*EXERCISE DIRECTIONS*:
Show all lines from the listing below that contain "bottom".

*DATA FOR REVIEW*:
========
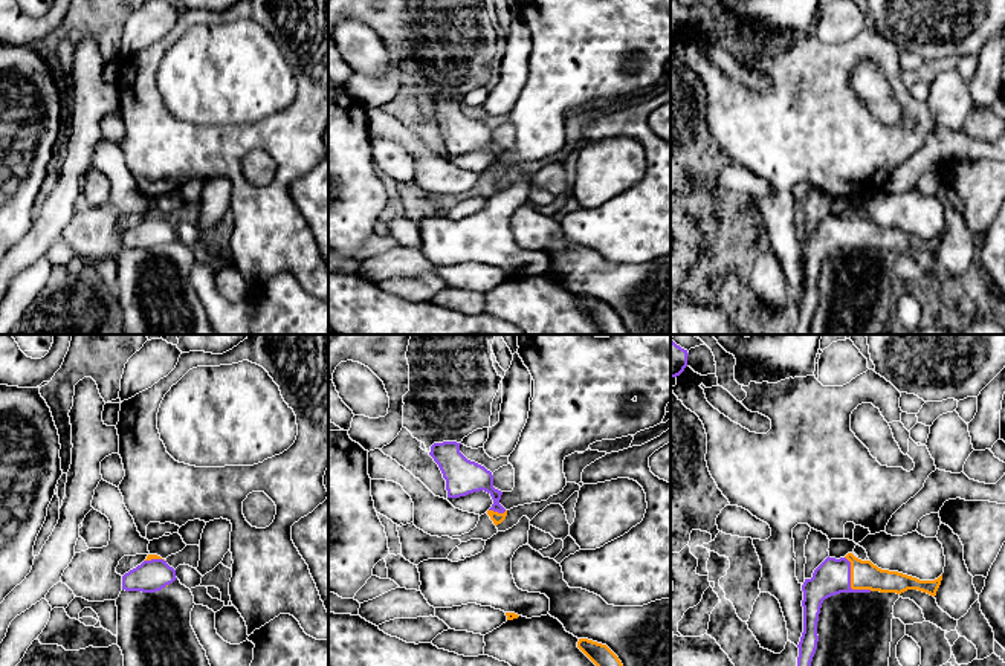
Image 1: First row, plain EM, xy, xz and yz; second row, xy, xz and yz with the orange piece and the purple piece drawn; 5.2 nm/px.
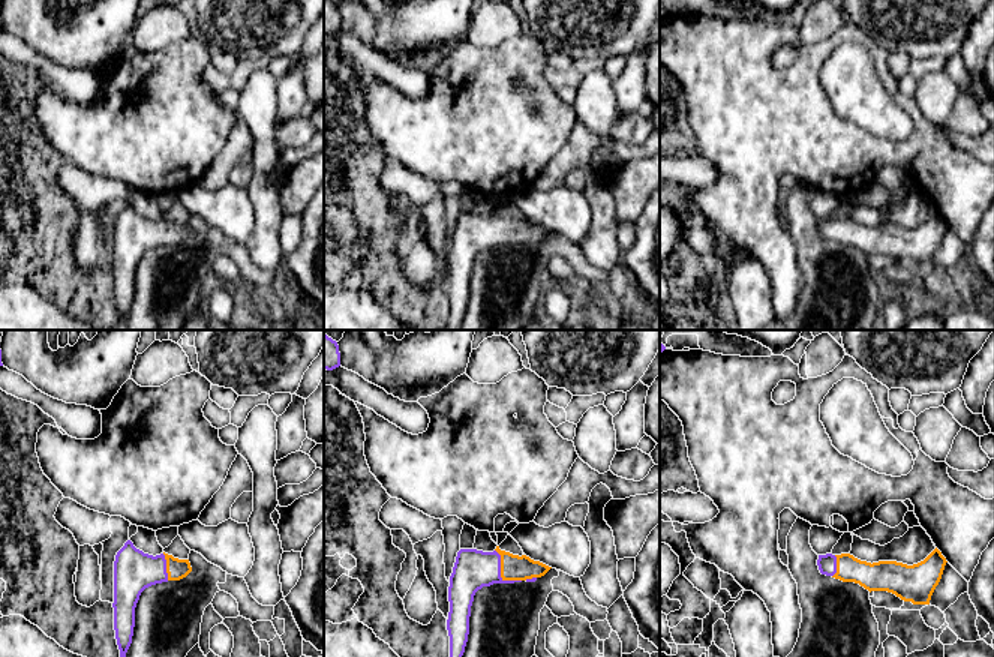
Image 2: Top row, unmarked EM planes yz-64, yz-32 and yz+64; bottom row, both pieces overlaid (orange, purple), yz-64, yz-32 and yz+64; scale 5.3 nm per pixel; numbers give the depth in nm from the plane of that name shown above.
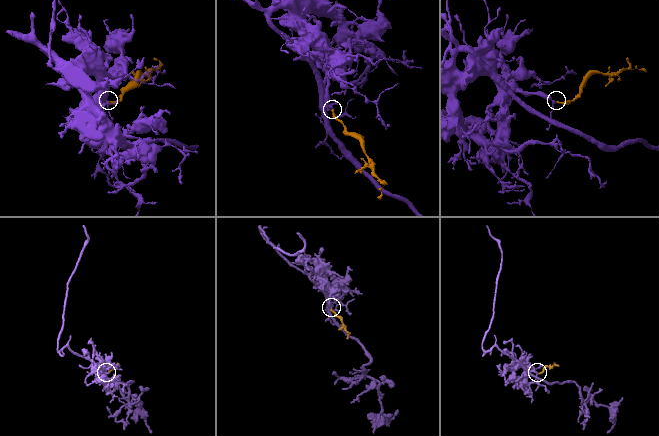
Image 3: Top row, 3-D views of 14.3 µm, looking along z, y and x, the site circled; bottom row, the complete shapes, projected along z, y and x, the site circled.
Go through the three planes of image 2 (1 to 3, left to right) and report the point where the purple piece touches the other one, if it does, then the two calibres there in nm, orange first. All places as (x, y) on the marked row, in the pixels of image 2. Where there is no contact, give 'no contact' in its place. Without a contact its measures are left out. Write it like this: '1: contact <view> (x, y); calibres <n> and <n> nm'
1: contact yz-64 (167, 567); calibres 110 and 220 nm
2: contact yz-32 (501, 573); calibres 140 and 220 nm
3: contact yz+64 (837, 566); calibres 160 and 100 nm

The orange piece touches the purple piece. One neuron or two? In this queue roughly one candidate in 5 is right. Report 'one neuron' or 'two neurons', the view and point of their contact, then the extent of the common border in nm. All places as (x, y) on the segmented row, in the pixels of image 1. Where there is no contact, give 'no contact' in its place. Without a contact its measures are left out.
one neuron | yz (851, 582) | 240 nm

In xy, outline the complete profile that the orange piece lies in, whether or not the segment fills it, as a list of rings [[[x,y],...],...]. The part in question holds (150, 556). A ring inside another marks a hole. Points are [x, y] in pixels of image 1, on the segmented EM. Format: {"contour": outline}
{"contour": [[[157,554],[147,559],[122,576],[122,590],[156,593],[176,580],[176,570]]]}

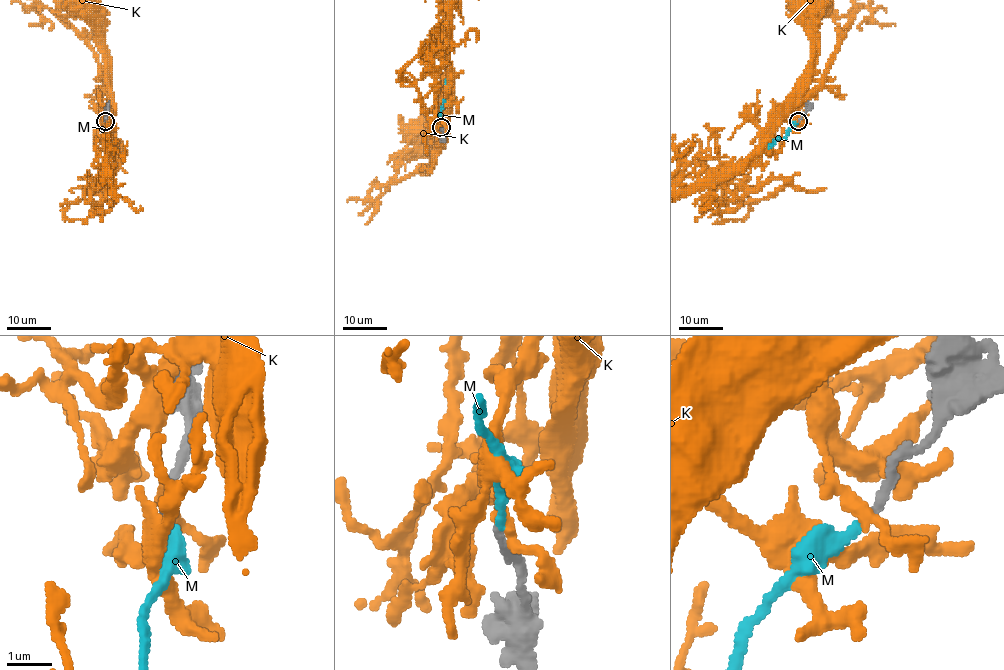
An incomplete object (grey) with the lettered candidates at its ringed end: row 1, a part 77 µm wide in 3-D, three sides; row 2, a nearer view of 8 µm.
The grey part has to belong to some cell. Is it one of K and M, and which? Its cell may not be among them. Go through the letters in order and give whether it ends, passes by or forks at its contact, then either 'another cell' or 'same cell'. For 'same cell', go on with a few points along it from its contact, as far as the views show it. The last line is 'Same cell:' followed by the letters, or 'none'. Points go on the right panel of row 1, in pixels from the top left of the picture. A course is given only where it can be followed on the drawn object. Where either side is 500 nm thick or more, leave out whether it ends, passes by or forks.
K: it forks; another cell
M: it ends; same cell
Same cell: M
========
*ANSWER SECTION*:
Image 2: Top row, unmarked EM planes yz-64, yz-32 and yz+64; bottom row, both pieces overlaid (orange, purple), yz-64, yz-32 and yz+64; scale 5.3 nm per pixel; numbers give the depth in nm from the plane of that name shown above.
Image 3: Top row, 3-D views of 14.3 µm, looking along z, y and x, the site circled; bottom row, the complete shapes, projected along z, y and x, the site circled.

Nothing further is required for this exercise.